Humanists Refuse The Evidence of Miracles
Is the Belief in the Supernatural Harmful?
THE HUMANIST'S CLAIM: The Harms of the Supernatural Outlook
Because of believing that supernatural beings control the world, people have often misdirected their energies in attempting to solve problems. Instead of studying the world to discover scientific solutions to problems, they performed religious activities in an effort to obtain the assistance of benevolent supernatural beings or thwart the influence of malicious ones.
This misdirection of energies is seen, for instance, in the history of the attempts to prevent the outbreak and spread of diseases in Europe. The historian Andrew White relates that, during many centuries in the Middle Ages, the filthiness of European cities repeatedly caused great plagues that sent multitudes to their graves..
Humanists must be desperate to try this argument. The premise is false, and even if it were true, it provides no proof nor evidence that supernatural miracles never happened. At best a humanist might say, "I don't like that supernatural miracles happened, because I believe they harmed people." And that belief still would not be in accordance with historical reality.
Does this sound anything like Christianity?
...they performed religious activities in an effort to obtain the assistance of benevolent supernatural beings or thwart the influence of malicious ones.
This is not Christianity.
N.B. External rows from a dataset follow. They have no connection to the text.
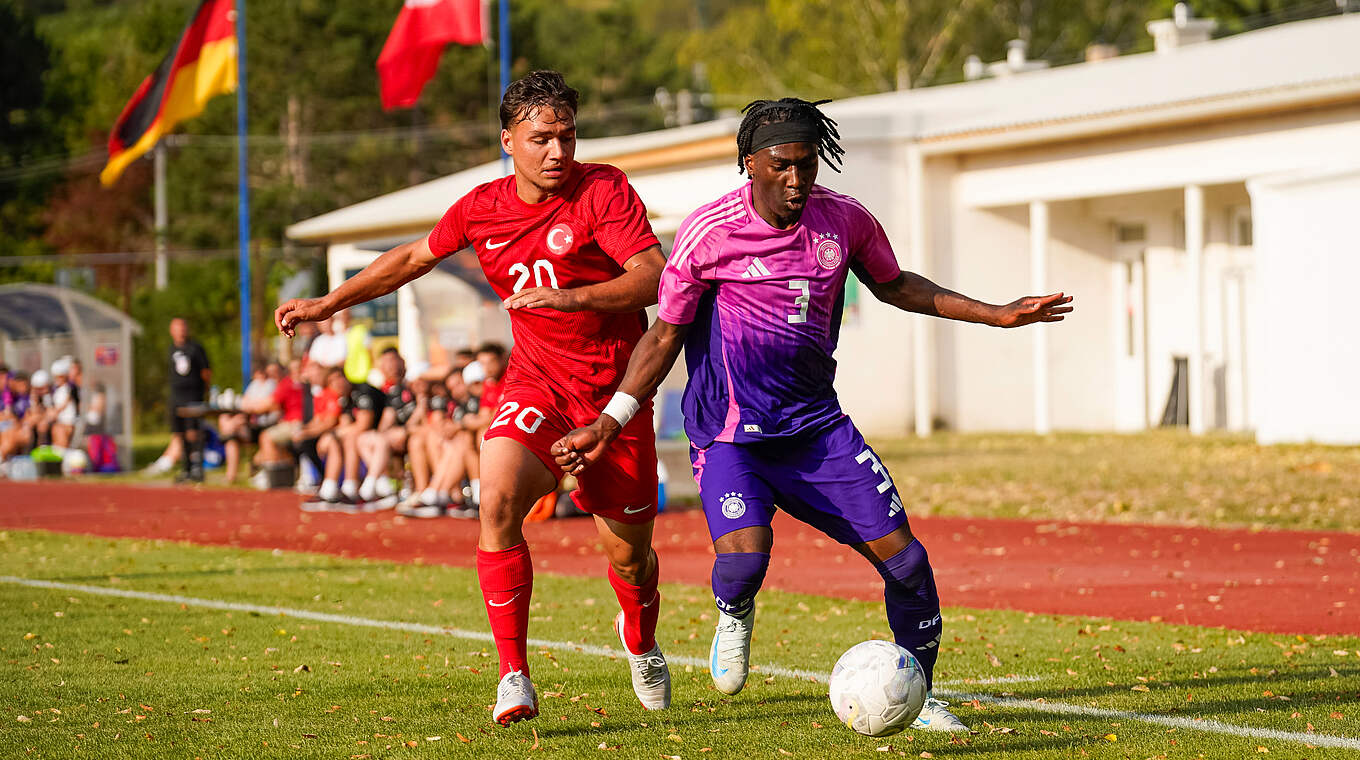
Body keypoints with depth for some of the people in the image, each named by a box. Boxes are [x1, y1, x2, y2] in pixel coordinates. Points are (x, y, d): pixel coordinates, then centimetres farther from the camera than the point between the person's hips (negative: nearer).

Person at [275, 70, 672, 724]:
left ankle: (640, 640, 45)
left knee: (628, 556, 7)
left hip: (614, 394, -2)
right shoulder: (482, 209, 1)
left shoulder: (604, 191, -12)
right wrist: (328, 303, 21)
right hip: (536, 382, 2)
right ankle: (514, 678, -20)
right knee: (497, 503, -26)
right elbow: (415, 257, 19)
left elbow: (654, 276, -23)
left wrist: (573, 296, -38)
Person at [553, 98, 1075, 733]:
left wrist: (996, 315, 15)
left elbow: (892, 285, 19)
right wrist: (608, 424, -5)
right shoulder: (709, 232, -12)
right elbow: (666, 334, -1)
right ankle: (734, 614, 11)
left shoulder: (844, 220, -1)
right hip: (728, 432, -4)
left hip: (815, 424, 4)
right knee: (743, 558, -28)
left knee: (902, 555, -5)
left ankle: (915, 697, 18)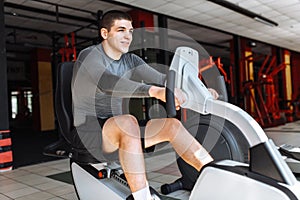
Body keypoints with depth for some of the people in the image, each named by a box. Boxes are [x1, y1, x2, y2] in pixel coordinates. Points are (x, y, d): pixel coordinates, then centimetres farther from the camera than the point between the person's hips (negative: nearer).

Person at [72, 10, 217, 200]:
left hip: (118, 128, 7)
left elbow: (161, 79, -4)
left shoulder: (130, 60, 10)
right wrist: (154, 91, -48)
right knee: (128, 121, -37)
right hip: (90, 133, -6)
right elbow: (108, 83, -34)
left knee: (172, 124, -8)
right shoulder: (89, 56, -11)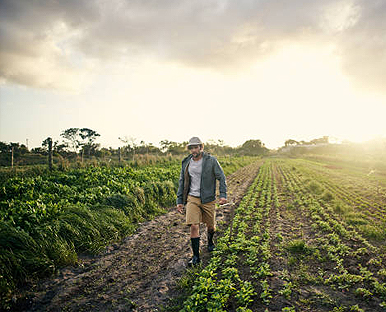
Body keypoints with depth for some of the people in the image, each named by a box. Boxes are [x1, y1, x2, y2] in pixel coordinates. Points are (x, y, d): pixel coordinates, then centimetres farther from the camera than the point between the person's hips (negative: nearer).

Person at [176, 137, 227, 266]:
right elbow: (182, 182, 10)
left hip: (208, 199, -1)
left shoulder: (211, 161, -7)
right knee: (194, 226, -10)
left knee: (211, 225, 13)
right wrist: (179, 200, 8)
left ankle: (210, 241, 47)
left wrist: (223, 195, -14)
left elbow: (222, 178, -3)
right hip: (192, 198, 1)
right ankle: (196, 256, 4)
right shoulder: (186, 162, 3)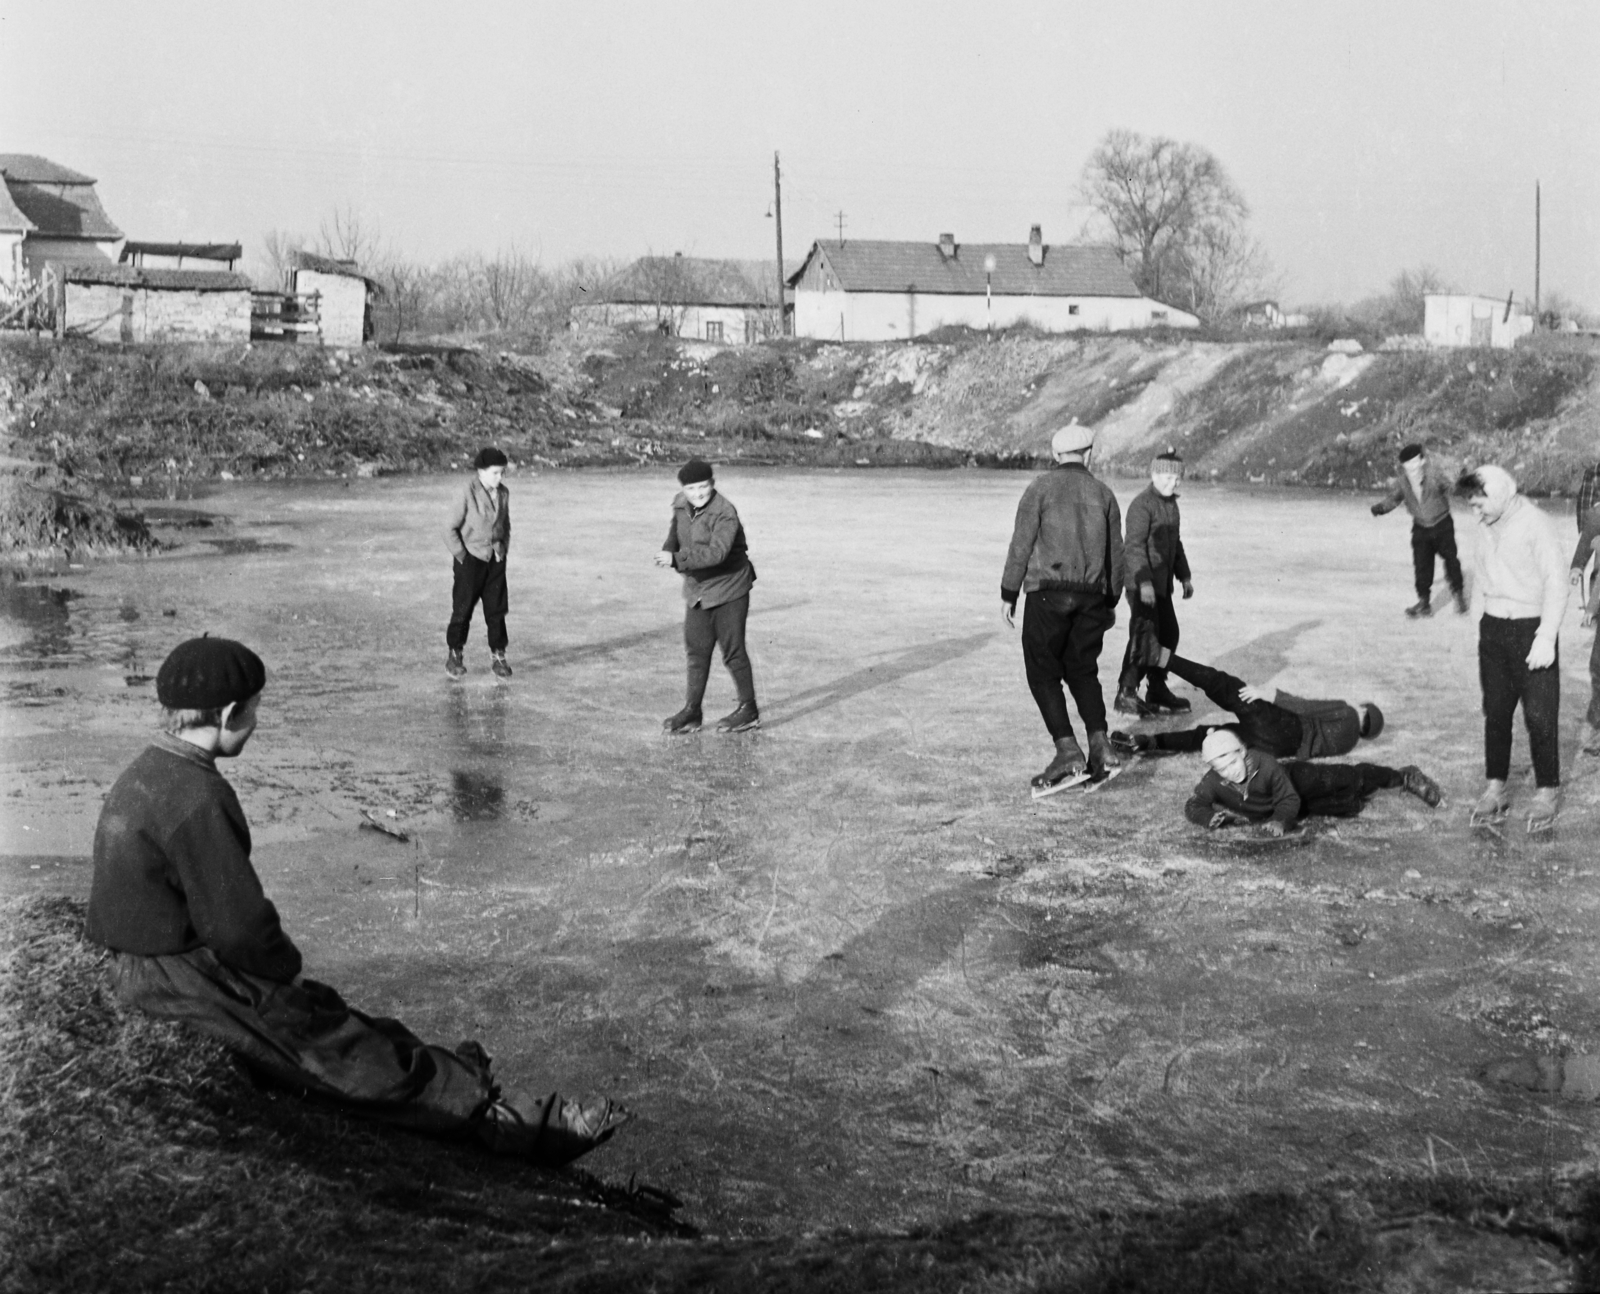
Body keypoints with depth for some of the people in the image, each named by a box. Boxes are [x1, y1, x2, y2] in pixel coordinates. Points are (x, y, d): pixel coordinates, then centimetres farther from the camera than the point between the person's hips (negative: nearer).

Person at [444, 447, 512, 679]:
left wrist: (503, 549, 8)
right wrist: (461, 556, -10)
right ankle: (454, 656, 16)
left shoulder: (503, 493, 1)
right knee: (462, 610, 3)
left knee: (496, 610, 6)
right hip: (471, 559, -5)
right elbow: (450, 529, -10)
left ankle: (497, 656, 14)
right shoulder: (468, 494, -15)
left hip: (496, 561, 5)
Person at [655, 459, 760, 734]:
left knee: (732, 650, 1)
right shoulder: (681, 505, 0)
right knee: (696, 651, 9)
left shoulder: (725, 513, -23)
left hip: (728, 589, -7)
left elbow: (717, 553, -36)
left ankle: (749, 710, 15)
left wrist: (677, 558, -41)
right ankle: (691, 712, 17)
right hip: (696, 590, 7)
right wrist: (669, 551, 8)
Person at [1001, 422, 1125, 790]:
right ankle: (1100, 745, 1)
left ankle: (1067, 749, -9)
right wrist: (1111, 601, 24)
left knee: (1043, 673, 2)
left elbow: (1021, 544, -4)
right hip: (1093, 595, 4)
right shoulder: (1103, 494, 11)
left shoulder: (1041, 488, -1)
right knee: (1083, 670, 15)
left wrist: (1009, 594, 2)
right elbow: (1116, 554, 14)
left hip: (1048, 593, -4)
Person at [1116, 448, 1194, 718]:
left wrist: (1184, 576, 22)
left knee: (1168, 634, 12)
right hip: (1141, 581, -9)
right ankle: (1126, 694, -11)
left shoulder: (1170, 502, 15)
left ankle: (1157, 690, 22)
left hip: (1161, 581, 9)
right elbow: (1134, 544, -23)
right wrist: (1144, 582, -30)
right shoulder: (1142, 504, -15)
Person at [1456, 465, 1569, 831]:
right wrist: (1479, 621, 10)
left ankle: (1547, 791, 10)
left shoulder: (1536, 525, -15)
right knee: (1495, 712, 9)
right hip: (1492, 627, 6)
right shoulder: (1486, 527, 6)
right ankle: (1496, 788, 18)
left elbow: (1556, 583, -16)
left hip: (1530, 627, -6)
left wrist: (1546, 637, -19)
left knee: (1539, 715, -3)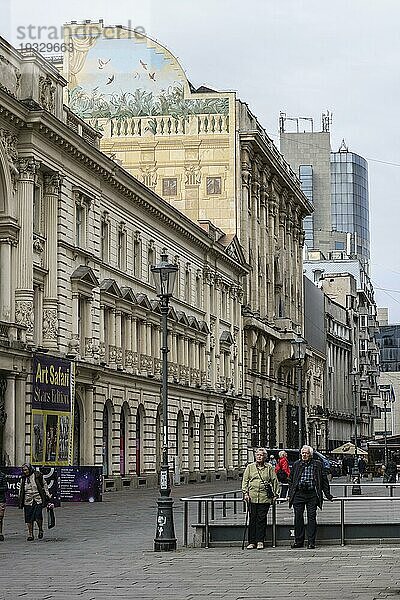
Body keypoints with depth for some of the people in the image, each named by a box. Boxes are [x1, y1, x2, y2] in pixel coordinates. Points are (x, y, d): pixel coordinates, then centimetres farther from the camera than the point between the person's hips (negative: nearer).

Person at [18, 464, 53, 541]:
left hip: (38, 500, -4)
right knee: (29, 518, 1)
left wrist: (47, 495, 5)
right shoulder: (23, 479, 11)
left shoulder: (38, 475, 0)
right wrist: (20, 501, 16)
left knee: (38, 516, -15)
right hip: (28, 501, 4)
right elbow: (21, 490, 20)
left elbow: (44, 485, 8)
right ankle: (30, 534, 11)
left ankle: (40, 530, 10)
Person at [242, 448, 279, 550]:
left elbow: (274, 481, 12)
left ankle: (260, 541, 6)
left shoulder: (269, 468, 8)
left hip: (265, 498, -1)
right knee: (252, 519, 1)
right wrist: (245, 493, 0)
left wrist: (275, 494, 7)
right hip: (252, 497, 1)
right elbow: (245, 480, 10)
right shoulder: (250, 467, 11)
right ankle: (252, 542, 6)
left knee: (262, 519, -1)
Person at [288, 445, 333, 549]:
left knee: (312, 517, -3)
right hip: (298, 494, 2)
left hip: (312, 494, -2)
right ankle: (298, 541, 9)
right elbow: (291, 480, 16)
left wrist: (327, 494, 7)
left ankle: (311, 542, 1)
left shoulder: (317, 464, 7)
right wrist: (290, 494, 9)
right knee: (298, 517, 1)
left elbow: (324, 480, 10)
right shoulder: (296, 465, 12)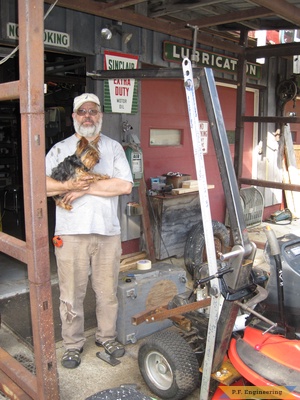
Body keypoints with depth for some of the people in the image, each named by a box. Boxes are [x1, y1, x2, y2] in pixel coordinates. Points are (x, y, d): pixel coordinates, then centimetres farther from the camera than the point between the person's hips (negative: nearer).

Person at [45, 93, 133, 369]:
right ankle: (73, 344, 26)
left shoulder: (114, 148, 8)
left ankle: (107, 337, 33)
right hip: (71, 233, -1)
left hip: (108, 232, 1)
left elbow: (125, 186, -7)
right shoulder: (60, 149, 7)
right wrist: (68, 186, -18)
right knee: (72, 294, 7)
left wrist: (86, 188, -11)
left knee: (108, 291, 12)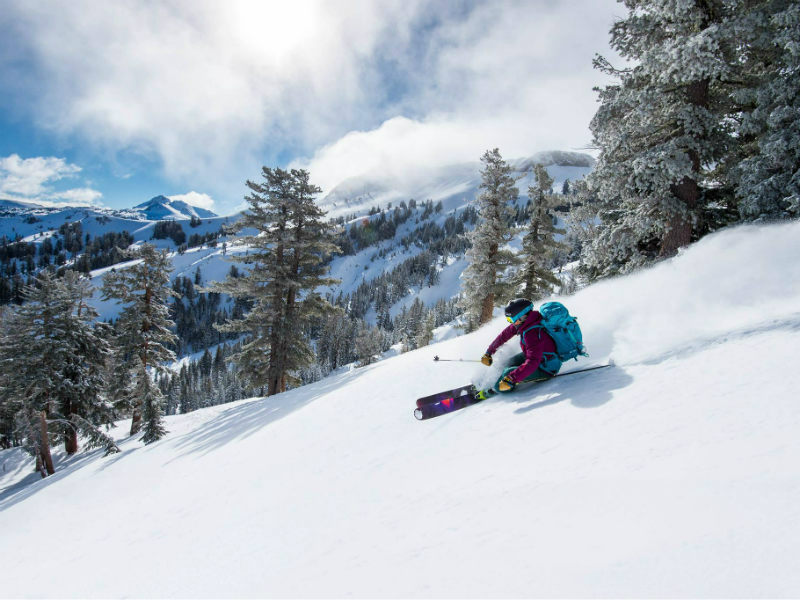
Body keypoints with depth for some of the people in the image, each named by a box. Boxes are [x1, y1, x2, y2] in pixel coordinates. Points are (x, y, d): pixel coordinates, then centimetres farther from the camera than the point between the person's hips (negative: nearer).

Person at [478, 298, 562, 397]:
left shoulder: (533, 333, -36)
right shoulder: (524, 323, -8)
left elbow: (532, 363, -41)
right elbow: (504, 335, 5)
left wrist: (511, 379, -43)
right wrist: (489, 352, 12)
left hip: (546, 369, -9)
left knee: (508, 373, -16)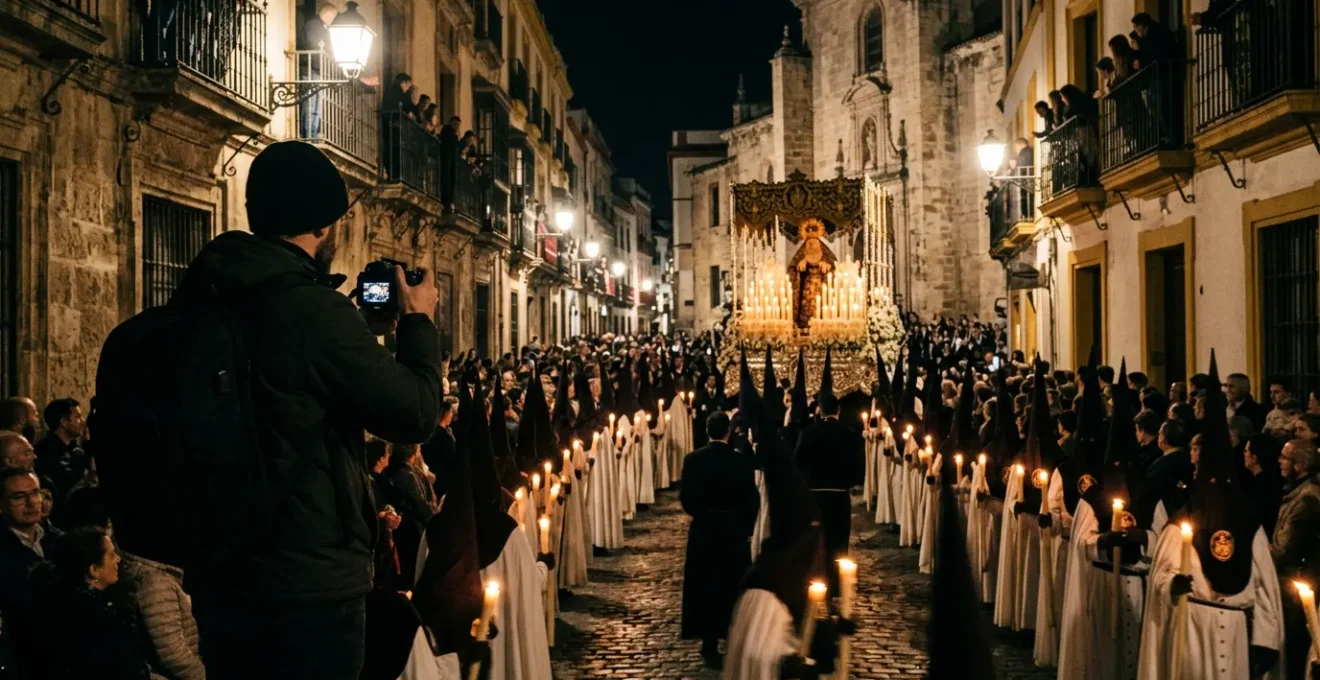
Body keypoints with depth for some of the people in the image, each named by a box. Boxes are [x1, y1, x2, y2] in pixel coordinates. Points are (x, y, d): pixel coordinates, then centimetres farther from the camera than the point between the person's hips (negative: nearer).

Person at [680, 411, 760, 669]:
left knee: (706, 586, 8)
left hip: (703, 529, 1)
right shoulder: (741, 460, -9)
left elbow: (685, 496, -4)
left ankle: (710, 645, 9)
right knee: (733, 585, 11)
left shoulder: (693, 459, -7)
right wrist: (747, 527, 10)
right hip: (735, 529, -1)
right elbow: (752, 499, -5)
Not at all. This is a description of people who follow pagan gods. This is why technological progress was limited prior to Christianity. People believed in capricious and arbitrary gods who needed to be bribed, conjoled, and tricked into helping humanity.
Dear humanist: don't use examples from paganism to try to discredit the Bible.
The example of a misdirection of energy given by the humanist writer, is that there were filthy conditions in European cities during the Middle Ages, and this resulted in multiple outbreaks
of disease resulting in death.
This is true. But, it would not have happened if people had followed what the Bible teaches.
People in the Middle Ages did not know that filth was bad... or that filth was the source of disease. They did not know about microbes, and germs, and viruses. It is also true that people in at the time of Moses also did not know these things. Yet, the Mosaic Law includes provisions concerning cleanliness, sanitary practices, and the treatment of people with infectious diseases that were practical and effective at stopping the spread of disease.
People didn't know about germs, but God did. And through His law He protected those who followed His law from disease and infections. During the 14th century the bubonic plague spread throughout Europe. The Jews were following the sanitary laws of the Bible and their death rate was just 5% that of the Gentile population.
Arturo Castiglioni writing in "A History of Medicine" notes that: "The laws against leprosy in Leviticus 13 may be regarded as the first model of a sanitary legislation."
People did not live in filth in the Middle Age because they believed in the supernatural. They lived in filth because they did not know what the Bible taught.
Conclusion: The humanist assumptions about how belief in the supernatural impacts human activity are not supported by historical reality.
But they have still more to say on this topic: Based on biblical teachings, Christian theologians during those centuries thought the plagues were caused by
the anger of God or the malevolence of Satan. The Bible gave them ample support for their belief. It contains numerous instances of God punishing people by means of pestilence (e.g., Exodus 32:35; Numbers 16:44-49; Jeremiah 21:6). And in describing Jesus healing miracles, the New Testament attributes the following afflictions to demons: blindness (Matthew 12:22); muteness (Matthew 9:32-33); lameness (Luke
13:11,16); epilepsy (Matthew 17:14-18); and insanity (Mark 5:1-13).